Por: Luis Carvajal Basto

Colombia y Venezuela: entre la guerra y la Paz

Mientras Maduro se acaba de desgastar y aumentan confrontación e incertidumbre, en Colombia el ex presidente Gaviria señala las condiciones para una Paz más real.

Somos hermanos. Compartimos una historia y una cultura común. Y un mercado, al punto que alguien calificó como “Estado región” a esa Nación que comienza en el lago de Maracaibo, apenas sucumbe en Villavicencio ante los Andes y se extiende, caprichosamente, desde el Atlántico hasta la frontera con Brasil. Venezuela fue una capitanía del virreinato de la Nueva Granada. Fuimos y somos un solo país.

Los acontecimientos más recientes indican que mientras en Colombia negociamos para terminar la guerra, en Venezuela parecieran al borde de comenzar una. Dialogar o confrontar es una disyuntiva común.

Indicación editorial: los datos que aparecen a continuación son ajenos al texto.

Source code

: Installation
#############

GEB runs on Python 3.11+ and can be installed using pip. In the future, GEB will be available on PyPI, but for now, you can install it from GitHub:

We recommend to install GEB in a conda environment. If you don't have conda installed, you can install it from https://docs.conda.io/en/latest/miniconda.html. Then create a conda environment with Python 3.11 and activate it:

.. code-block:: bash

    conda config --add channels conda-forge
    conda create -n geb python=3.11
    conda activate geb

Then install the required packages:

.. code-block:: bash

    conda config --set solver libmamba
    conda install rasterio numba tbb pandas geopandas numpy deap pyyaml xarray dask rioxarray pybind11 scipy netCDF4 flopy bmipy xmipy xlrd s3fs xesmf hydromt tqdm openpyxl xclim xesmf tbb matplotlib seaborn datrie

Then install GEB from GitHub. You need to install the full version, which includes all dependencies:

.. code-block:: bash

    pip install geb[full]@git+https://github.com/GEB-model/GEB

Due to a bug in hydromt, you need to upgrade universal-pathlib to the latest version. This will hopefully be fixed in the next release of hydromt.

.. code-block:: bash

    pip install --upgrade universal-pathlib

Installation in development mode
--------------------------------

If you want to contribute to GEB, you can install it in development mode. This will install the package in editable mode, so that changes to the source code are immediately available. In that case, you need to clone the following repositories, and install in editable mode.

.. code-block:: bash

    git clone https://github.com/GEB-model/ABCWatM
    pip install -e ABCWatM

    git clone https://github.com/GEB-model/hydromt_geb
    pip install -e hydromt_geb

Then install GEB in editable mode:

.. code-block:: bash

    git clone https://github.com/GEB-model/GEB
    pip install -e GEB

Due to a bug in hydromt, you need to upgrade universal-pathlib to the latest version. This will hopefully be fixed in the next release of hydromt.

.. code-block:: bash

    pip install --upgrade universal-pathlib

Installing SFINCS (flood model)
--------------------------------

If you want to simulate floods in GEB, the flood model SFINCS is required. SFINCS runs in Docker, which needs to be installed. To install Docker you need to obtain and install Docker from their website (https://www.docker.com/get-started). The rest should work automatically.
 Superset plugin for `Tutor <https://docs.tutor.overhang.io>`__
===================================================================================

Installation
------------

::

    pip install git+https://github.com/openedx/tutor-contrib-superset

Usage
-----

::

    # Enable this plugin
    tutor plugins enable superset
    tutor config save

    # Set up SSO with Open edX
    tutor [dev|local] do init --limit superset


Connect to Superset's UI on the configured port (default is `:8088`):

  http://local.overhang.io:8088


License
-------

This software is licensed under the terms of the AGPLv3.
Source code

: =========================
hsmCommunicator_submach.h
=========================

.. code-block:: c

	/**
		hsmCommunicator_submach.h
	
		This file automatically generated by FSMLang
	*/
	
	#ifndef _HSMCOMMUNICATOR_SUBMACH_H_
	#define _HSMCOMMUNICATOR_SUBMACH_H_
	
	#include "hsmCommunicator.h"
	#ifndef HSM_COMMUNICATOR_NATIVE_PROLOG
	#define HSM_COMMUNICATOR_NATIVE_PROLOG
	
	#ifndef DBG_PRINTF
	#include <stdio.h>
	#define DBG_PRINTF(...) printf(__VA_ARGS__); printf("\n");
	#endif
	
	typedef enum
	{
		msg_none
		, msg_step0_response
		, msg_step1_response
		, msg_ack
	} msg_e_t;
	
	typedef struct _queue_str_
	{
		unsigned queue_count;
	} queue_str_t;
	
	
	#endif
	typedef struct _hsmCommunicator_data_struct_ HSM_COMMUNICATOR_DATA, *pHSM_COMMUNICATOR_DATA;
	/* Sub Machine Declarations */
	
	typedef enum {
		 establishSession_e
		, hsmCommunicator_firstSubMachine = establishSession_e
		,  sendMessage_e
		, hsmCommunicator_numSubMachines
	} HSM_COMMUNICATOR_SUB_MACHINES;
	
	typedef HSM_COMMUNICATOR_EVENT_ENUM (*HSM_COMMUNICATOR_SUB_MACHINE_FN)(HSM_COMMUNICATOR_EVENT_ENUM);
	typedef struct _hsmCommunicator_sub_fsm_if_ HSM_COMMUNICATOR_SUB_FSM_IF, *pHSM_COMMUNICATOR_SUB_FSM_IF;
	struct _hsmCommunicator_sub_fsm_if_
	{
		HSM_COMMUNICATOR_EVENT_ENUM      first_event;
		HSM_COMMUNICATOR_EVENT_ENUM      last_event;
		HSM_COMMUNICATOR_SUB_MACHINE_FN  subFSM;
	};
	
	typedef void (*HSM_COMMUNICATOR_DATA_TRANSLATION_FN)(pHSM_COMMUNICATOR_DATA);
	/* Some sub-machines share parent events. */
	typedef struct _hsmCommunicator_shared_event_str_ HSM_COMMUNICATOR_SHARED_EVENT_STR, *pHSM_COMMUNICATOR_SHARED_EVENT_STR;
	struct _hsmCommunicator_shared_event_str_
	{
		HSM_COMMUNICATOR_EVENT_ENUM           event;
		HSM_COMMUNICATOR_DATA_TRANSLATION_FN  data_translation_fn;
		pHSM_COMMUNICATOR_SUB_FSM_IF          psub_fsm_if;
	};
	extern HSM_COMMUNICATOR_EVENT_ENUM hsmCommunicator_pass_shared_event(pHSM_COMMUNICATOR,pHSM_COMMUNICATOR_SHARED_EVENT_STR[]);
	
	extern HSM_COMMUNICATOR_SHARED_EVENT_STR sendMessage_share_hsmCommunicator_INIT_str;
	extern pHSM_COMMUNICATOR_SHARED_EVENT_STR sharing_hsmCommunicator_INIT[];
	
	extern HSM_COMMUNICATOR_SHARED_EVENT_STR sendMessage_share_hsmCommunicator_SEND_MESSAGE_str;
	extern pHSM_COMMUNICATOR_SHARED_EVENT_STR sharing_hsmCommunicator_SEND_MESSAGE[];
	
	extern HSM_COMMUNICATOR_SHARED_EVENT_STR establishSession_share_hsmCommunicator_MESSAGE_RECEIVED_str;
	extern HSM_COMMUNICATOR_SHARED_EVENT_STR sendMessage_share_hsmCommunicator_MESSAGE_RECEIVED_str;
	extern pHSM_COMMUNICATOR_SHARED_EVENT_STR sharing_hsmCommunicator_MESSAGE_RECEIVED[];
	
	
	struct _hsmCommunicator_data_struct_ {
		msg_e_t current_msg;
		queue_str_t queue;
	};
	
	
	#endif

El momento de Colombia pasa por el sinceramiento inteligente y pragmático que, buscando estructurar una Paz real, ha propuesto el ex presidente Cesar Gaviria al desnudar verdades ocultas de nuestro país integrando, mediante la justicia transicional, a otros partícipes del conflicto: desde sectores del mismo ejercito hasta empresarios, agricultores y pequeños comerciantes etc. Frente a sus argumentos no se puede invocar una dosis de impunidad que, finalmente, tendremos que conceder. Decirnos la verdad. Ojalá esta iniciativa prospere y la política del día a día no se anteponga a lo que es un propósito de Estado. La carta del abogado Granados al Centro democrático es una buena señal de lo que podría ser un nuevo y propositivo escenario, para otra Paz que deben acordar los políticos. La de Bogotá, dirían algunos.

Mientras Colombia hace esfuerzos por apagar su incendio de 60 años, Venezuela parece uno a punto de ocurrir. El fracaso económico y de gestión del gobierno de Maduro, complicado por la reciente devaluación de sus exportaciones y reservas petroleras, y su innegable pérdida de credibilidad, le han llevado a actitudes desesperadas. Maduro parece experto en crear, en vez de solucionar, los problemas de su país. No puede meter a todos sus contradictores a la cárcel, entre otras razones por que están ocupadas en un país con unos indicadores de violencia enormes que hace rato se le salió de las manos sin que, al parecer, se diera cuenta.
El país hermano vive una crisis de liderazgo pos caudillo que atenta contra la recuperación de un sistema político que comenzó a desmoronarse desde las épocas de ADECO y COPEI de la cual Chávez fue una consecuencia. Su historia reciente comprueba el aforismo según el cual peor que malos partidos son caudillos y que no es viable una democracia estable sin organizaciones políticas sólidas. Luego de la fiesta del petróleo por encima de cien dólares ha llegado un guayabo en el que se notan más todos sus problemas.

Mientras la creciente oposición espera, inocentemente, que Maduro renuncie o anticipe elecciones, el ánimo de confrontación, al encarcelar los líderes de la oposición, crece. El papel de los vecinos y amigos de Venezuela no consiste en promover la confrontación si no en atemperarla. Maduro ganó las elecciones por escasos dos puntos (51-49) y le espera un calvario hasta 2019.Para mantener el formalismo institucional y evitar escenarios peores las dos partes deben ceder. Bajar el volumen de sus pretensiones. De ese apaciguamiento trata el papel de la comunidad internacional y el único que puede jugar el gobierno de Colombia.
En esta historia de dos naciones hermanas la experiencia de una debe servir a la otra: es más fácil comenzar una guerra que terminarla, ¿mejor, mejor? No empezarla jamás.